Social Security Disability Income (SSDI) and Supplemental Security Income (SSI) are the two primary federal disability benefits that provide monetary assistance for people with special needs. Both programs allow working beneficiaries to deduct certain work-related expenses from their countable income, making it easier to qualify for benefits or, in the case of SSI, to receive a larger payment.
In order to qualify for SSDI, a beneficiary must be “disabled,” which under federal law means that the beneficiary has a physical or mental impairment that makes it impossible for him to engage in any “substantial gainful activity” (SGA), and this impairment must be expected to last for longer than one year or to result in death. The Social Security Administration (SSA) defines substantial gainful activity as being able to earn more than $1,090 a month from employment, so if a potential SSDI beneficiary works part time and earns $1,300 a month, he is not considered disabled and he won’t receive SSDI. Fortunately, an SSDI recipient’s assets and unearned income don’t count against him, so a person who can’t work but has $10 million in the bank that generates $10,000 a month in interest will still qualify for SSDI because that income does not come from working.
SSI treats income differently. The SSA reduces an SSI beneficiary’s benefit by 50 cents for every dollar that beneficiary earns from working, and it reduces the benefit by one dollar for every dollar of unearned income received by an SSI beneficiary. If the SSI beneficiary’s award drops to zero as a result of these reductions, she will lose her SSI benefits. This makes SSI a much more restrictive program than SSDI since unearned income harms the SSI recipient but not the SSDI beneficiary.
In either case, if an SSDI or SSI beneficiary has unreimbursed impairment-related work expenses that allow her to do her job, the SSA will allow the beneficiary to deduct those expenses from her countable earned income. For an SSDI beneficiary who may be slightly over the SGA limit, this reduction could allow her to qualify for benefits. For an SSI beneficiary, the reduction could mean access to SSI or increased benefits.
In order for an expense to qualify as an impairment-related work expense, it must be paid by the beneficiary, not by any other source, including insurance. The expense must be incurred for an item or service that allows the beneficiary to work, is required because of the beneficiary’s impairment and is priced in line with comparable goods and services. It does not matter if the item or service is also used outside of work.

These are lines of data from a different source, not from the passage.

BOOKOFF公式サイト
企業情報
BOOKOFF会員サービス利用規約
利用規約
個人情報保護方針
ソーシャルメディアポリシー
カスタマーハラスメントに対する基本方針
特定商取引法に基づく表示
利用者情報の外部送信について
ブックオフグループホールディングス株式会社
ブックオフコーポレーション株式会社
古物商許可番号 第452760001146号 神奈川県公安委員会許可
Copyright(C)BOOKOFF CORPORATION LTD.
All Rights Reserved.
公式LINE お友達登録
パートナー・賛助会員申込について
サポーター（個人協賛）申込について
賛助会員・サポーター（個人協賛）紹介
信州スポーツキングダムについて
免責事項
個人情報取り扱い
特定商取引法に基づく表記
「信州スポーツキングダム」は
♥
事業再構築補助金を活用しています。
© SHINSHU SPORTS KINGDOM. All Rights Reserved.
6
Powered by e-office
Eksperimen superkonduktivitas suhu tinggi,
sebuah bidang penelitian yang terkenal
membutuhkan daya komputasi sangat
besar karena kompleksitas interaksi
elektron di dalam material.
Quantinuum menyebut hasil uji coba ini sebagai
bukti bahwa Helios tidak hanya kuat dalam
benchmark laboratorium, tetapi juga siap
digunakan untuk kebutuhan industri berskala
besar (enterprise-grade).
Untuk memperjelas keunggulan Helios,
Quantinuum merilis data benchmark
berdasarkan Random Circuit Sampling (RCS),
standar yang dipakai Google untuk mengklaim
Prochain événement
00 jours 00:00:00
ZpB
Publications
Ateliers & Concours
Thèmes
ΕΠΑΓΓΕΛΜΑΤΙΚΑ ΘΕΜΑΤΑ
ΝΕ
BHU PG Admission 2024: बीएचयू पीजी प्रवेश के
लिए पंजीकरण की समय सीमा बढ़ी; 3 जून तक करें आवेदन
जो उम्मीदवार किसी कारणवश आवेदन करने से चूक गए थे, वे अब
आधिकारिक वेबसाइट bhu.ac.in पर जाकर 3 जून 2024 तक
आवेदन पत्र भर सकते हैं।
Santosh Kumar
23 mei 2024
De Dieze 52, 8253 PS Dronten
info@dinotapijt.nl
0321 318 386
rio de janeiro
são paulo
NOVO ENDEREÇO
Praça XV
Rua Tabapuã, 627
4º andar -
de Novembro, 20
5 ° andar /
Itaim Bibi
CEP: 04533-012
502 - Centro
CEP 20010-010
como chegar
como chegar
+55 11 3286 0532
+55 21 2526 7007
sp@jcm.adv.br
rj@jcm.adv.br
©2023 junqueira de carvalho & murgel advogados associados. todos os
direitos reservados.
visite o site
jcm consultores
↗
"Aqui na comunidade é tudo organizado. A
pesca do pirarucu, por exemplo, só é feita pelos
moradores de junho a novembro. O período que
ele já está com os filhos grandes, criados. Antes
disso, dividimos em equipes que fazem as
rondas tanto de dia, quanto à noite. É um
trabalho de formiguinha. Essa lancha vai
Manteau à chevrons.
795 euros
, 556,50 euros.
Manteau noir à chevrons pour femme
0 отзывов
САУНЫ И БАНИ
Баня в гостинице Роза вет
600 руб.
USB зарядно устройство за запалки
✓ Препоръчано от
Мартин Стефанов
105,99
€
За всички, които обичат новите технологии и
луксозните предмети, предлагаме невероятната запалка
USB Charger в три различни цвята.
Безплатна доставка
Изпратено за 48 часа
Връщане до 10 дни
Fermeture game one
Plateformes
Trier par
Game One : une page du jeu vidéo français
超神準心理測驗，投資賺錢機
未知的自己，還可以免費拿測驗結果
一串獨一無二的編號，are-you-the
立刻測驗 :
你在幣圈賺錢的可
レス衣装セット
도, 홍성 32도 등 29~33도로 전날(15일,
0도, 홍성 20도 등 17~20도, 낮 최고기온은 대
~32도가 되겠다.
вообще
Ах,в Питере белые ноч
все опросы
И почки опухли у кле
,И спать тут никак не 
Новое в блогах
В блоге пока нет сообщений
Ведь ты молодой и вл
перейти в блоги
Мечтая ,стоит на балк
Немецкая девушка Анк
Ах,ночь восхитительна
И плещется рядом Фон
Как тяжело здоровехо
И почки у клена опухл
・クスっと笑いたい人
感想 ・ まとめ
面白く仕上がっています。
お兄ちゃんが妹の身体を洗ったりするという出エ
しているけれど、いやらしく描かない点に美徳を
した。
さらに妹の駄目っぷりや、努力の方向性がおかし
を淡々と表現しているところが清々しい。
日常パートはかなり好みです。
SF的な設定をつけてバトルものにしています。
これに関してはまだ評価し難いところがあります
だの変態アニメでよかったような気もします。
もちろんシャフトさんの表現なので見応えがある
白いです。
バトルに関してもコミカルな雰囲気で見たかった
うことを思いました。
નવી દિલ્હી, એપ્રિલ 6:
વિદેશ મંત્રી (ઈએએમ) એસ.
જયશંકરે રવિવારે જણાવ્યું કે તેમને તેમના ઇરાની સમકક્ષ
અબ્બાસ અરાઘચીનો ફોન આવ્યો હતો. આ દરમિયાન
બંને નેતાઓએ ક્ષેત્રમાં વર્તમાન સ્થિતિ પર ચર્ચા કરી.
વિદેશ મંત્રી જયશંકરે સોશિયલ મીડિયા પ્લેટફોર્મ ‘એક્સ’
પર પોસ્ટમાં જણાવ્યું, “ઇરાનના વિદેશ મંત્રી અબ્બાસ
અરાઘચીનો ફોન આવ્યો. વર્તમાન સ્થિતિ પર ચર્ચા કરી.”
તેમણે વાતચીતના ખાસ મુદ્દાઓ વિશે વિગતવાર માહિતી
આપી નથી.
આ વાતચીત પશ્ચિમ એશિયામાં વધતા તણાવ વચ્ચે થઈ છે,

There are many examples of impairment-related work expenses. For instance, if a worker needs attendant services in order to get to work or to perform her job once there, those services qualify as impairment-related work expenses. Medical devices and non-cosmetic prosthetics often qualify as impairment-related work expenses, as do drugs that aren’t paid for by insurance and control the disabling condition so the beneficiary can work. Specialized transportation services, but not public transportation, can also be deducted.
As is the case with any SSI or SSDI question, it’s best to consult with your special needs planner to determine whether your expenses qualify as impairment-related work expenses.